Top U.S. renewable energy investors defend DOE loan guarantee program as being rigorous in its review process, should not be foiled due to Solyndra's fall; agency has until Sept. 30 to decide on US$8.9B in loan guarantees
September 22, 2011
– The U.S. Dept. of Energy’s (DOE) loan guarantee program for renewable energy was defended recently by some top private equity firms that have participated and found the review process “robust” and even more complex than the private sector’s, reported Reuters on Sept. 21.
DOE’s due diligence was “probably the toughest” ever experienced by those who participated, said Neil Auerbach, a managing partner at Hudson Clean Energy Partners, at the Retech renewable energy conference in Washington on Wednesday.
The program has come under increased scrutiny in an investigation by Republicans following the fall of California-based solar panel maker Solyndra LLC, which was awarded a US$535 million loan guarantee in 2009, Reuters reported.
In a letter to Energy Secretary Steven Chu on Tuesday, Republicans on the House Energy and Commerce Committee indicated their concern about DOE rushing to meet deadlines for approving further loan guarantees “before they are ready.”
By Sept. 30, the DOE has to decide on $8.9 billion in loan guarantees for 14 pending renewable energy projects, reported Reuters.
The DOE might have become stricter as officials applied lessons learned during the early projects, said Auerbach, whose fund backed California-based SoloPower Inc., which received a $197 million loan guarantee this year to construct a solar manufacturing plant in Wilsonville, Oregon.
So tough were the agency’s conditions that one of the fund’s portfolio companies, California-based Calisolar, decided to seek other financing, Auerbach said.
Solyndra was the first to receive a loan guarantee in the DOE program, Reuters reported.
The agency’s oversight was called “rigorous” by Ed Feo, a managing partner at USRG Renewable Finance, which has a borrower who considered the level of due diligence “maybe a little too extraordinary in terms of the amount of digging.”

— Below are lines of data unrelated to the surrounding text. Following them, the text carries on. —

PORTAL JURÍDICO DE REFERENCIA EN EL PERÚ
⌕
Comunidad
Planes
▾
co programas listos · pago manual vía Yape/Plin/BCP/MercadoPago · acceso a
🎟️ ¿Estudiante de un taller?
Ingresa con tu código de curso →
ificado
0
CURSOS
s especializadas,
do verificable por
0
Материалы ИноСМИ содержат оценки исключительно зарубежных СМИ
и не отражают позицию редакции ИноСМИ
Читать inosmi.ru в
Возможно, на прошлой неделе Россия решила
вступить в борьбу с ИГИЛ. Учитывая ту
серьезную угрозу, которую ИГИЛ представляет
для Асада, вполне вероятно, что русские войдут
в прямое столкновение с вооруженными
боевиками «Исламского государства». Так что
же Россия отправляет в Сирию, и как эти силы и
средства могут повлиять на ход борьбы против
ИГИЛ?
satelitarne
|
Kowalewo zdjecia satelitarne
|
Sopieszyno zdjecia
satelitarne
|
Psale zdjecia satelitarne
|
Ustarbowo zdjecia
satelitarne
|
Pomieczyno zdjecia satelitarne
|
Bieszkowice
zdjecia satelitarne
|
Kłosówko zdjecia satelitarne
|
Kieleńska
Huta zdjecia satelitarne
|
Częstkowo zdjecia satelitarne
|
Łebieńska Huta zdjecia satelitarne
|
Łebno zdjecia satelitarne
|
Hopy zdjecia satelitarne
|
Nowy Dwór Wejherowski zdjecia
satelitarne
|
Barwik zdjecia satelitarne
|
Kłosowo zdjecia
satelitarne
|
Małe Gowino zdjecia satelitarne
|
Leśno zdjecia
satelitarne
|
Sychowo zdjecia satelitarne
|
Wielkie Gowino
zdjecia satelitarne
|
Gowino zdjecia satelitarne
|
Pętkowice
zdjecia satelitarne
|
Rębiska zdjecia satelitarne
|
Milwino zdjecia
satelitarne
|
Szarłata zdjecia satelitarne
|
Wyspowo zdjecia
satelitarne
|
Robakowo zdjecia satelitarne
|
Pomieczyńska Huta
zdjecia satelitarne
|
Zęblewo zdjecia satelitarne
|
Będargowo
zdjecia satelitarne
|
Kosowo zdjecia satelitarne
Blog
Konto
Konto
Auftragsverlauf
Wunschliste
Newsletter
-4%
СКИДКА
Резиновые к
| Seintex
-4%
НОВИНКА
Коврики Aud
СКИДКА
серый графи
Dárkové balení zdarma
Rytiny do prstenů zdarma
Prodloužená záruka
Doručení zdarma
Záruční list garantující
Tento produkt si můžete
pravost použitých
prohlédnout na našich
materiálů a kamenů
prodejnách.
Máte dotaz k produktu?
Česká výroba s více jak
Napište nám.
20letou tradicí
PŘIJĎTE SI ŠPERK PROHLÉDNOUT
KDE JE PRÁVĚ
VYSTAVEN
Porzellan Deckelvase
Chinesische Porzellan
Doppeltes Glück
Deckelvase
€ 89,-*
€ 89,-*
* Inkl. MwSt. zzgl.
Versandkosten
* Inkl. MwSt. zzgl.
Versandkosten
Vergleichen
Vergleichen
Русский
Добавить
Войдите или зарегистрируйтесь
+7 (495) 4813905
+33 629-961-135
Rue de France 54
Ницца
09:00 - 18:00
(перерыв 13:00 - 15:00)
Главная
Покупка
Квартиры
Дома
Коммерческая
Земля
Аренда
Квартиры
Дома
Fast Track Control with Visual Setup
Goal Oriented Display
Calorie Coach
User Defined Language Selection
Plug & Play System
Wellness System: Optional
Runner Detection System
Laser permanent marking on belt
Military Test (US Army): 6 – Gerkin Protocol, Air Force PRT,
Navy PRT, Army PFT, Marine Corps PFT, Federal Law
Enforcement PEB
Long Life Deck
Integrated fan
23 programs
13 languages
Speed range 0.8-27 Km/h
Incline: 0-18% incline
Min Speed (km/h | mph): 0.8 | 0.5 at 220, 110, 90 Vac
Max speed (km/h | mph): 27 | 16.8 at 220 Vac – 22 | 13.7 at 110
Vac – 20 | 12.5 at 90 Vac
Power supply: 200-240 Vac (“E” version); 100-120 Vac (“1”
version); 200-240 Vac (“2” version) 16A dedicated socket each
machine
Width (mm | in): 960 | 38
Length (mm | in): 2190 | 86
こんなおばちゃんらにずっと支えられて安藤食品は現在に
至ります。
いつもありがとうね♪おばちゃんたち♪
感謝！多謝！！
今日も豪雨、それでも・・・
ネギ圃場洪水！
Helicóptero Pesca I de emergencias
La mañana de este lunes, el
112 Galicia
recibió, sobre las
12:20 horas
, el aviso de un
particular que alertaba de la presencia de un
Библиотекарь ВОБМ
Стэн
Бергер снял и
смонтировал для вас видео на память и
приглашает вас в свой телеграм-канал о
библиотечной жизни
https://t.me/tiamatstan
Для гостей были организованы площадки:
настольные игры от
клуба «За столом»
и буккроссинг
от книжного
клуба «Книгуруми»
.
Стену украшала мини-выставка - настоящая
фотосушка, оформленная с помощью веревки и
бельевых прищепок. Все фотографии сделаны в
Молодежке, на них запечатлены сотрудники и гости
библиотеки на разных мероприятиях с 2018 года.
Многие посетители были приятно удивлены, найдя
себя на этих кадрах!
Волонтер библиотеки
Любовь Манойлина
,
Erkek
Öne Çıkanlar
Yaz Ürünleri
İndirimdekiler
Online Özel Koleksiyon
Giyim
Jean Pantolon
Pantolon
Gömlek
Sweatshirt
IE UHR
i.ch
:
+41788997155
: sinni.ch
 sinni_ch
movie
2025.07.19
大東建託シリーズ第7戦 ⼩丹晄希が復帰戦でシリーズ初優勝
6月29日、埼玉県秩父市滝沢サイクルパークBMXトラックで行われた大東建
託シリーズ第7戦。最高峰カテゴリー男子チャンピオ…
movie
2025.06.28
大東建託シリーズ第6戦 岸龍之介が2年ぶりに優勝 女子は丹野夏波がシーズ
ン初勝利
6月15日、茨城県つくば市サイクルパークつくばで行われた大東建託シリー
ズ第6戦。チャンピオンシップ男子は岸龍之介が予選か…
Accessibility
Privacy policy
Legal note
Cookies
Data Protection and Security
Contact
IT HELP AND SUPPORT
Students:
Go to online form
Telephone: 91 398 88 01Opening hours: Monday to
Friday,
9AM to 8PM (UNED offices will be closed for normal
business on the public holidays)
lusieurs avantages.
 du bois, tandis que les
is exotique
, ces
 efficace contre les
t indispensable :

In early September, USRG and SolarCity Corp. received a conditional loan guarantee for the California-based company to install solar panels on military housing throughout the U.S.
Solyndra’s collapse should not be clamed on DOE’s loan guarantee program, but rather on all of the investments, Feo told the conference, reported Reuters.
The primary source of this article is Reuters, London, England, on Sept. 21, 2011.